→ Excerpt to read

- Opening Delimiter -

P.K.
Just remember they have to grow up with the names you choose. They won't always be little. Will names work as adults. Just a thought.
I'm expecting identical twins and my boyfriend and I want to use names that are significant to us. We're both originally from Arizona, and we met in the state of Oregon. We're looking to incorporate the names of these states into the names of our children. Does anyone have any advice on how we can do this?
Just remember they have to grow up with the names you choose. They won't always be little. Will names work as adults. Just a thought.
Just remember that cutesy names could really limit a child's professional potential. When people chose drs lawyers etc there certainly is a name bias and some names just can't be taken seriously!
Instead of after the state names, how about after something as part of the state's history? For example, the Oregon state bird is the Meadow Lark. Two elegant names for girls right there. They would evoke the state where you met, but wouldn't be awkward when they grew up.
Your children have to live with these names the rest if their lives.
Think about their future. Names can play a big part on how someone is perceived as an adult, in a lucrative job, etc.
Really, think about them becoming adults with these names. How does an 80 yr old named Arizona or Oregon sound to you? Think about their potential careers... Judge Arizona?
If you have to put this curse on them at least do it as a middle name.

- Closing Delimiter -

→ Study questions
[1] According to the baby-name thread, what is the Oregon state bird?
[2] Rewrite the records with "iron" replaced by "steel" wherever it appears, changing nothing else. Leave the pictures out of your answer.
The baby-name thread and the records are separate, unrelated material.

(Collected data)
- Opening Delimiter -

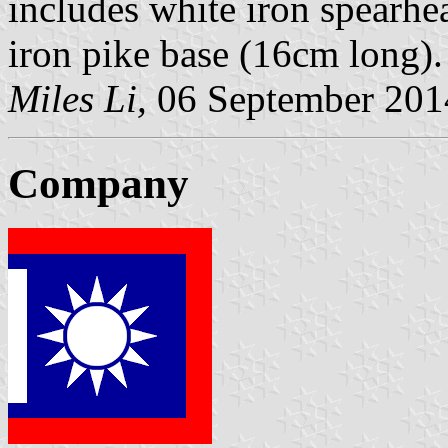
includes white iron spearhe
iron pike base (16cm long).
Miles Li,
06 September 201
Company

- Closing Delimiter -

→ Responses by item number
[1] The Meadow Lark.

[2]
includes white steel spearhe
steel pike base (16cm long).
Miles Li,
06 September 201
Company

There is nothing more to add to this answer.